The main causes of terrestrial resources degradation within Mbombela are agricultural and urban expansion (Laduma, 2006). These expansions lead to the fragmentation of natural habitats where the remaining habitats become "islands". As the size of these "islands" is reduced, so too are the numbers of species that have been supported by these "islands (Laduma, 2006). These changes have a detrimental impact on biodiversity, but with a well-developed management program for these remaining habitats, impacts on natural areas could be mitigated. To develop a management program, baseline information of these remaining natural habitats is needed.

In order to give an overview of the status of natural open spaces of Mbombela, this current study surveyed two of the nine planning areas in the MLM. The ecological study describes the vegetation in the natural open spaces in residential areas of Planning Areas A and H as discussed in Chapter 4. Vegetation descriptions, bird data and habitat criteria in these open spaces were used as tools for evaluation of the environment as discussed in Chapter 6. Bird surveys and carbon storage, as discussed in Chapter 5, are an outcome for the evaluation of conservation importance which will be used for recommendations (Chapter 10) to manage open spaces effectively.
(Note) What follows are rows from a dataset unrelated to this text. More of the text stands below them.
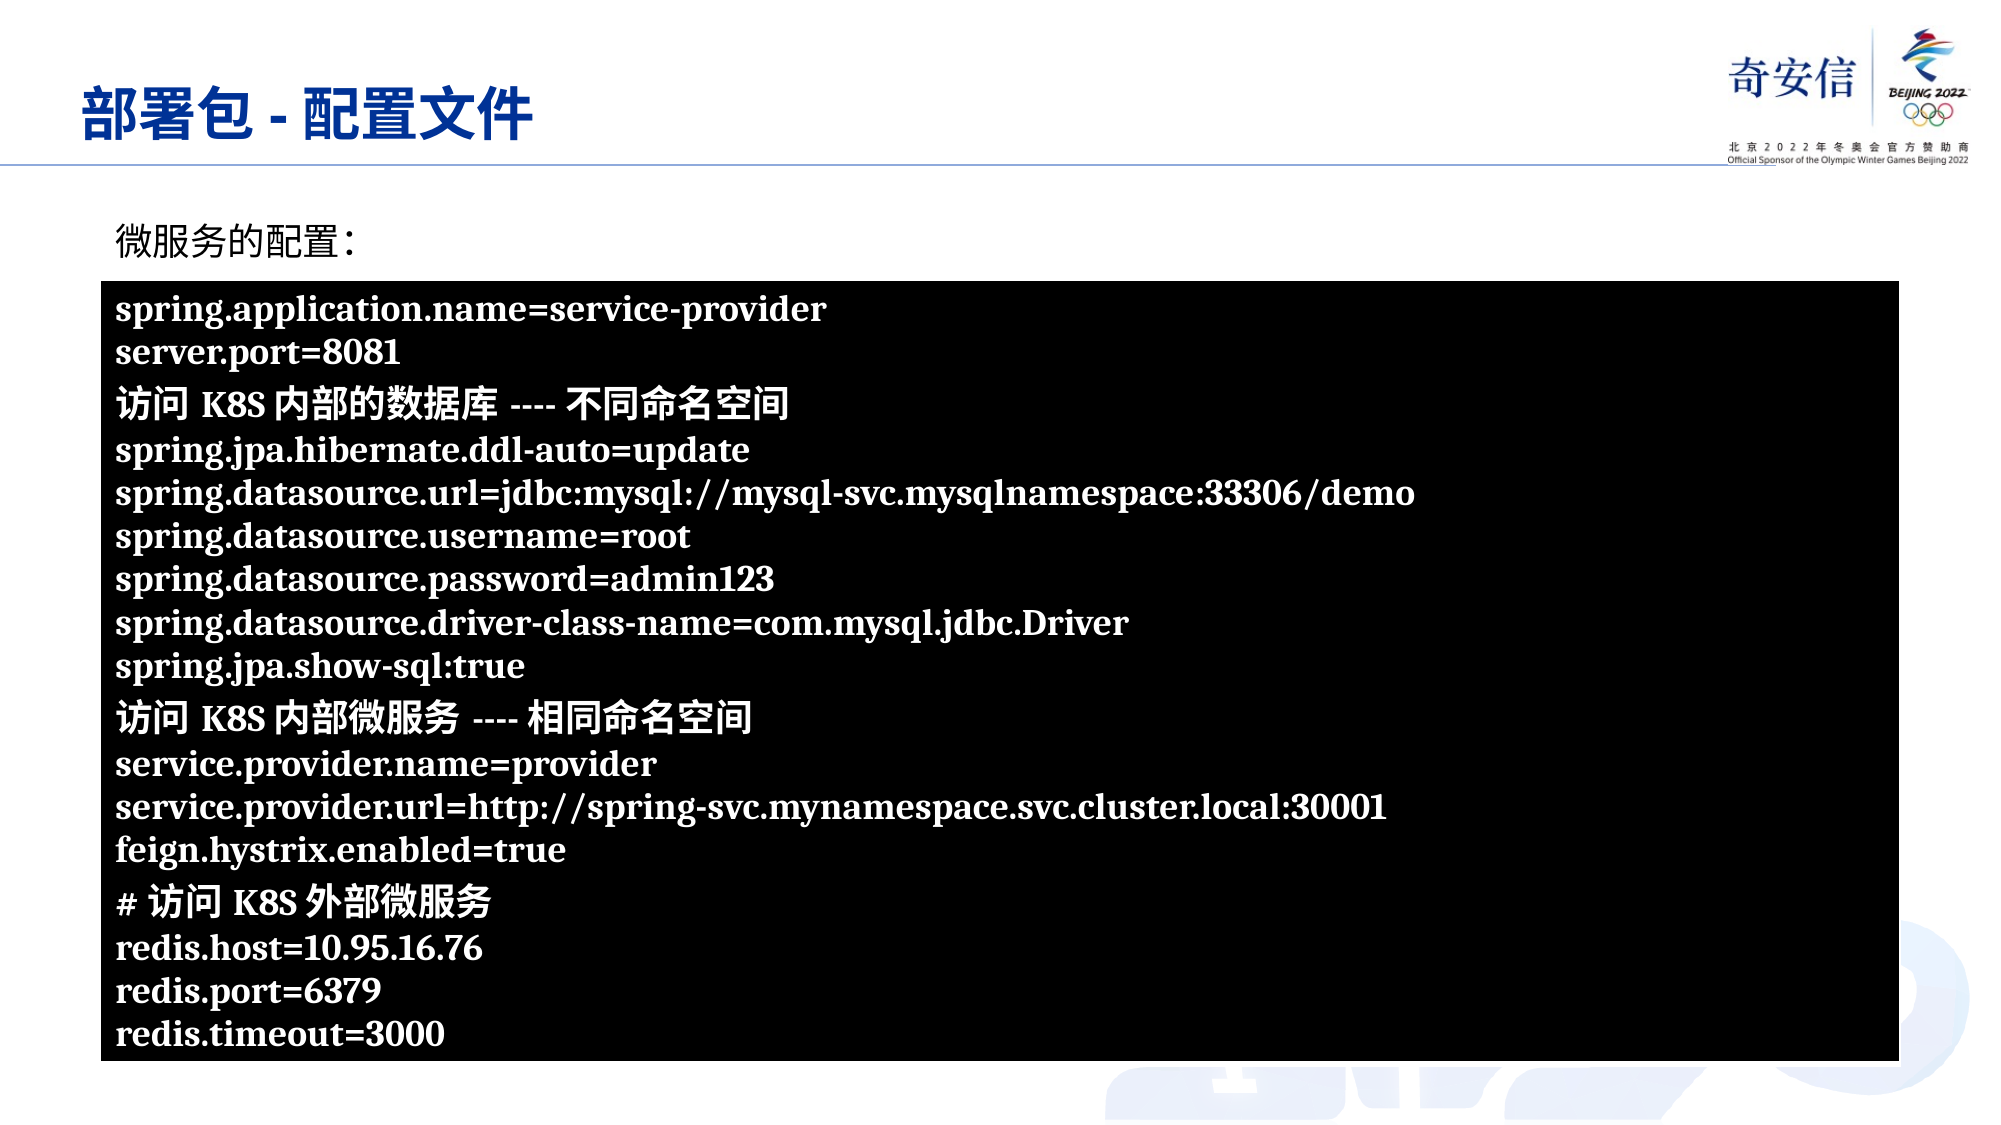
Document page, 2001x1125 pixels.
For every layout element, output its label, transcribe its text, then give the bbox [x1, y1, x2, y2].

title 部署包-配置文件 [65, 68, 1729, 165]
text_box 微服务的配置： [100, 210, 1729, 279]
picture [1728, 25, 1971, 165]
table_header spring.application.name=service-provider server.port=8081 访问K8S内部的数据库----不同命名空间 spring.jpa.hibernate.ddl-auto=update spring.datasource.url=jdbc:mysql://mysql-svc.mysqlnamespace:33306/demo spring.datasource.username=root spring.datasource.password=admin123 spring.datasource.driver-class-name=com.mysql.jdbc.Driver spring.jpa.show-sql:true 访问K8S内部微服务----相同命名空间 service.provider.name=provider service.provider.url=http://spring-svc.mynamespace.svc.cluster.local:30001 feign.hystrix.enabled=true #访问K8S外部微服务 redis.host=10.95.16.76 redis.port=6379 redis.timeout=3000 [101, 281, 1899, 1061]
This chapter describes the methods used for plant surveys and vegetation description as well as for bird surveys, the interpretation of the bird data and the evaluation procedures of tree structure in the different communities and biotopes. The method for the evaluation of importance value and the biotope mapping of these areas are also discussed in this chapter.

3.2 Site selection

Within the nine subdivisions of Mbombela (Figure 8.2), Planning Area A, Hazyview - densely populated residential area (Figure 8.3) and Planning Area H, Nelspruit - urban area with larger stands in residential areas (Figure 8.8) were selected for this study.
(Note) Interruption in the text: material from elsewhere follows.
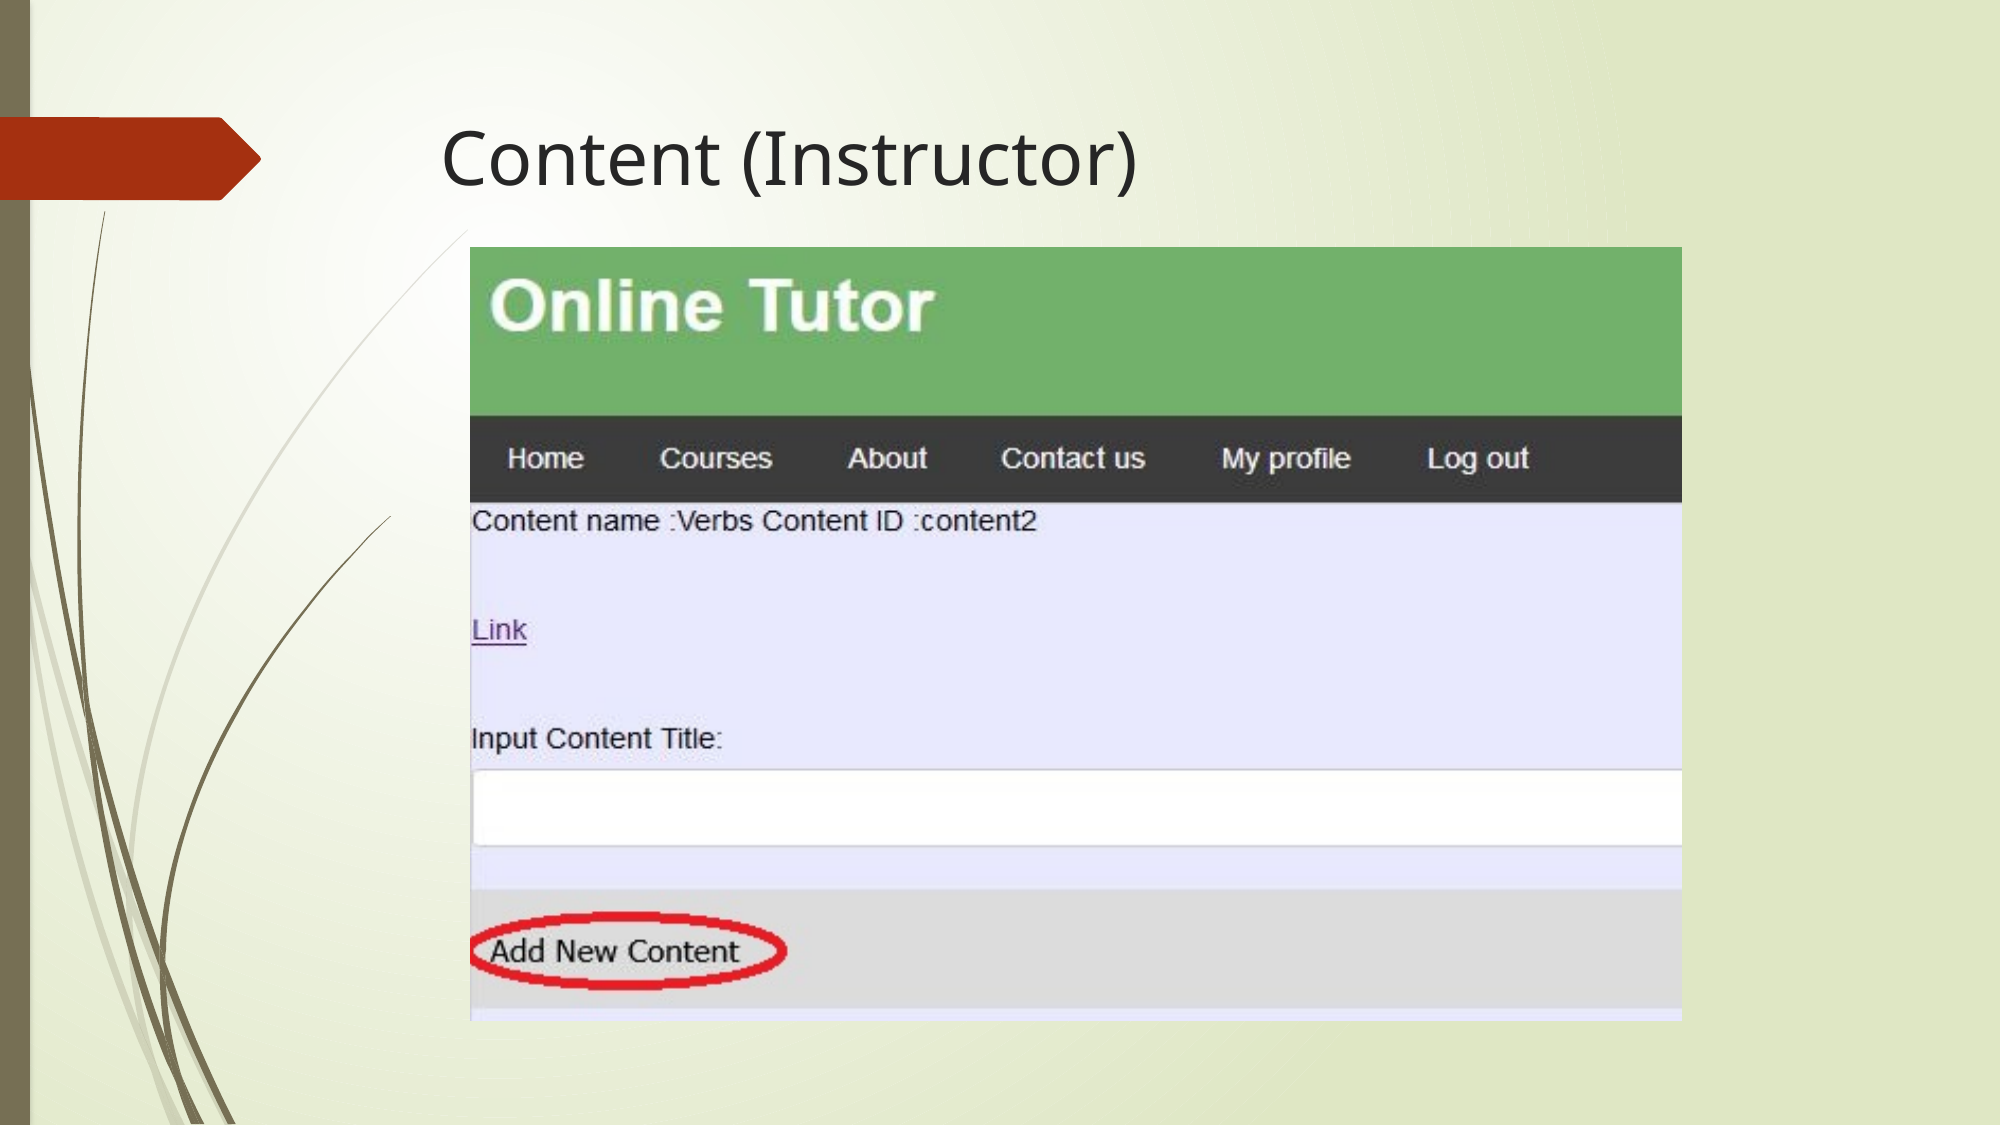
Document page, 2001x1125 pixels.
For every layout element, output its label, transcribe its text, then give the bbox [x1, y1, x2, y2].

title Content (Instructor) [425, 102, 1888, 313]
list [470, 247, 1682, 1021]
Planning Area A was chosen as an informally planned residential area with rural villages with subsistence crop production and livestock on communal land (Figure 3.1). Tshabalala was formally planned by urban planners, while stands were informally handed out in Nyongani and Nkambeni by the Chief. This area has weak engineering systems with a high residential growth. Most of the people have a low income and cannot afford municipal services (Laduma, 2006).